• [PROMPT]: Transcribe, word for word, the line containing "Left hand at" and each line following it through the end of the listing below. Omit all other lines.

=== Begin Enclosure ===

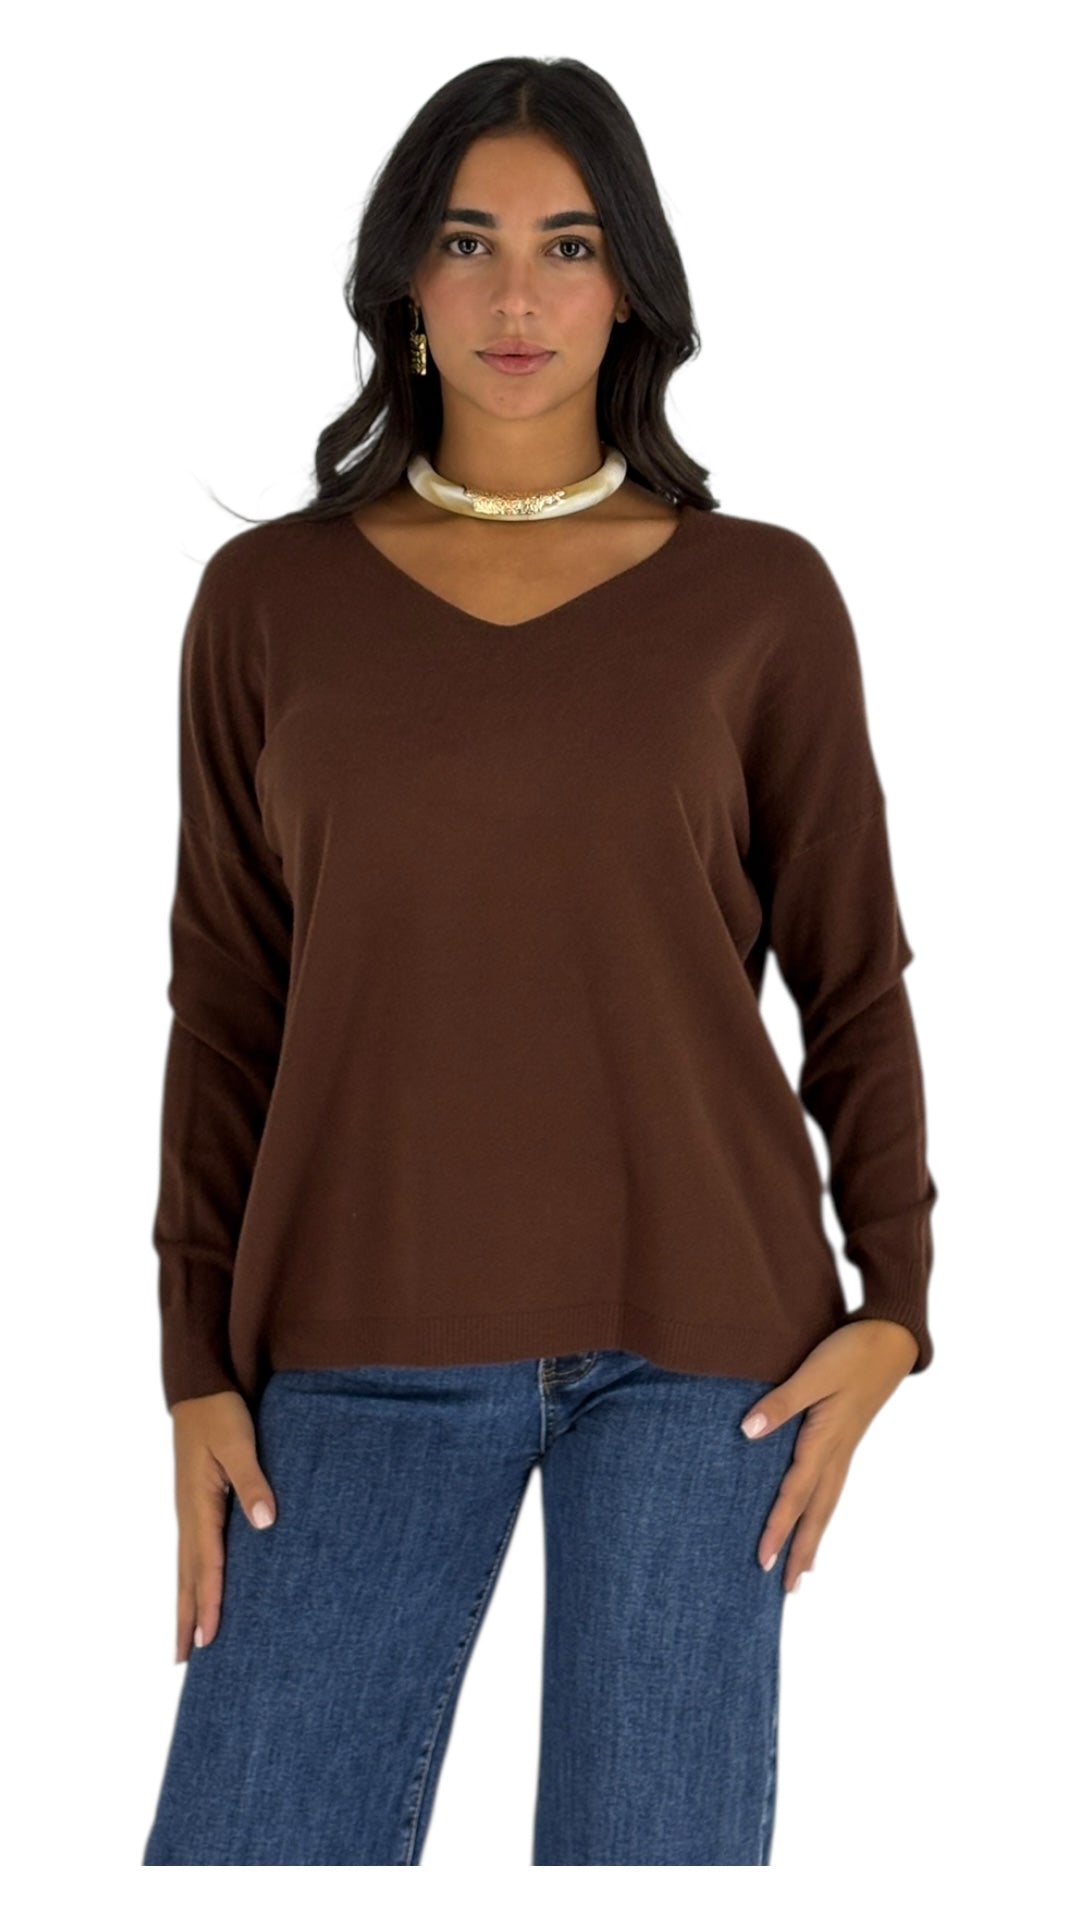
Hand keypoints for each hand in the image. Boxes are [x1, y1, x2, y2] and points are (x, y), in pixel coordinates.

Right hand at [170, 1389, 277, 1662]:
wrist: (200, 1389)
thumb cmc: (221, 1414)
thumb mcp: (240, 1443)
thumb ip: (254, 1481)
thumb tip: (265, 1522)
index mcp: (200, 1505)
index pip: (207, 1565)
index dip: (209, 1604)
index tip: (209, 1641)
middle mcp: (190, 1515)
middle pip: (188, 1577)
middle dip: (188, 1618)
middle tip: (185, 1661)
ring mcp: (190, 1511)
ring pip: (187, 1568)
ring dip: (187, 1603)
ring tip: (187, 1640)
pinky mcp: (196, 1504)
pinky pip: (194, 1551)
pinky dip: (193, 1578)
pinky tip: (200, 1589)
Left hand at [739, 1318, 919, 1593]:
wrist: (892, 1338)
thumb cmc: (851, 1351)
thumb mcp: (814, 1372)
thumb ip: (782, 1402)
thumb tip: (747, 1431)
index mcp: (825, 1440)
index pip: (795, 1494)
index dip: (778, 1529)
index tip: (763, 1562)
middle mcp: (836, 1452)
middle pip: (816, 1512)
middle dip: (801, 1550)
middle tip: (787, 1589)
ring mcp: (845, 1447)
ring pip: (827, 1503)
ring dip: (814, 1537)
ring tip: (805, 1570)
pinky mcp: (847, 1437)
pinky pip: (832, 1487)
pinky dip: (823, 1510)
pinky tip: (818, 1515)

=== End Enclosure ===

• [SOLUTION]:
Left hand at [739, 1318, 919, 1593]:
wrist: (892, 1338)
thumb cmc: (851, 1351)
thumb mcp: (814, 1372)
thumb ip: (782, 1402)
thumb tip: (747, 1431)
index mcp: (825, 1440)
index pip: (795, 1494)
index dip: (778, 1529)
index tip: (763, 1562)
middle mcp: (836, 1452)
middle pip: (816, 1512)
middle dip: (801, 1550)
middle tip: (787, 1589)
ring mcp: (845, 1447)
ring pip: (827, 1503)
ring dip: (814, 1537)
ring tip: (805, 1570)
pinky mcp: (847, 1437)
pinky pip: (832, 1487)
pinky dip: (823, 1510)
pinky tip: (818, 1515)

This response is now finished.